The SPX moves above the 200 EMA during the second week of January which provided the all-clear signal for the long side. The bulls are steering the ship in this one-hour time frame. Bears got nothing unless they can push the SPX below 2654, if so, the bottom may fall out in the stock market.
Note the C&H (cup and handle) in orange or inverted H&S (head and shoulders) in blue if you prefer, marking the bottom as the new year began. The head, or bottom of the cup, is at 2350 and the neckline, or brim of the cup, is at 2520-ish, so that is 170 points difference. The upside target is 2690 (2520+170) which was achieved satisfying the patterns.

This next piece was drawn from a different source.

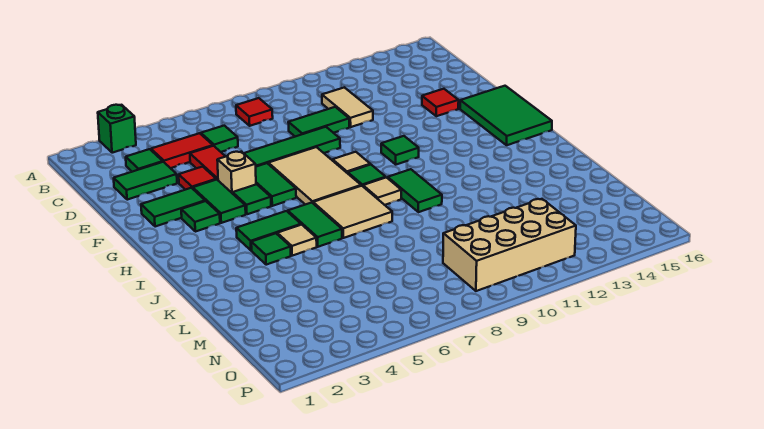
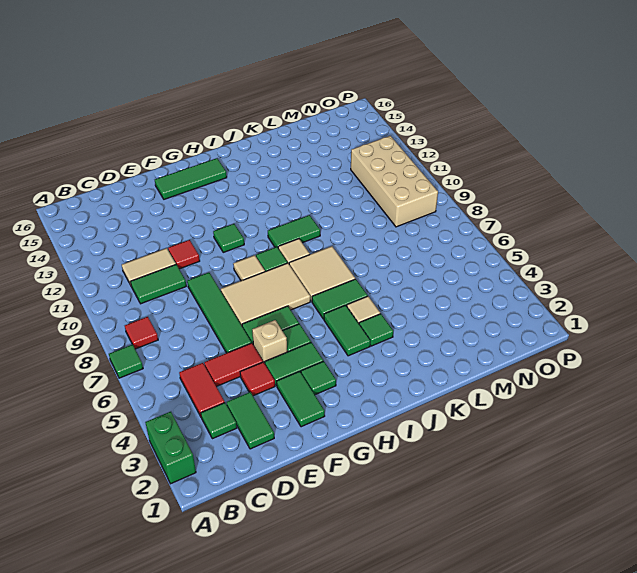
green 1x1 brick [98,105,136,153] -> green 1x2 brick [145,412,196,484]
green 1x1 tile [201,126,238,152] -> green 1x1 tile moved to [109,344,143,378]
green 1x2 tile [288,107,349,137] -> green 1x2 tile turned to [130,265,186,304]
red 1x1 tile [422,89,459,116] -> red 1x1 tile moved to [168,240,200,269]
green 2x3 tile [460,86,552,145] -> green 1x3 tile [155,158,227,199]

Price is now hinting at a potential H&S top (purple). S&P futures are strongly higher so that right shoulder will grow a little bit higher. The H&S is in play unless the SPX moves above 2740; this breakout higher would nullify the H&S. Watch to see if the 2685-2690 neckline breaks, if so, with the head at 2740, that will target 2630-2640 which guarantees a test of the critical 2654 decider level. If 2654 fails, price will likely print the H&S lower target in very quick order and likely be falling like a rock. Bulls continue to win above 2654. There is a big gap at 2640-2652 which will need filled at some point. This information is for educational and entertainment purposes only. Do not invest based on anything you read or view here. Consult your financial advisor before making any investment decision.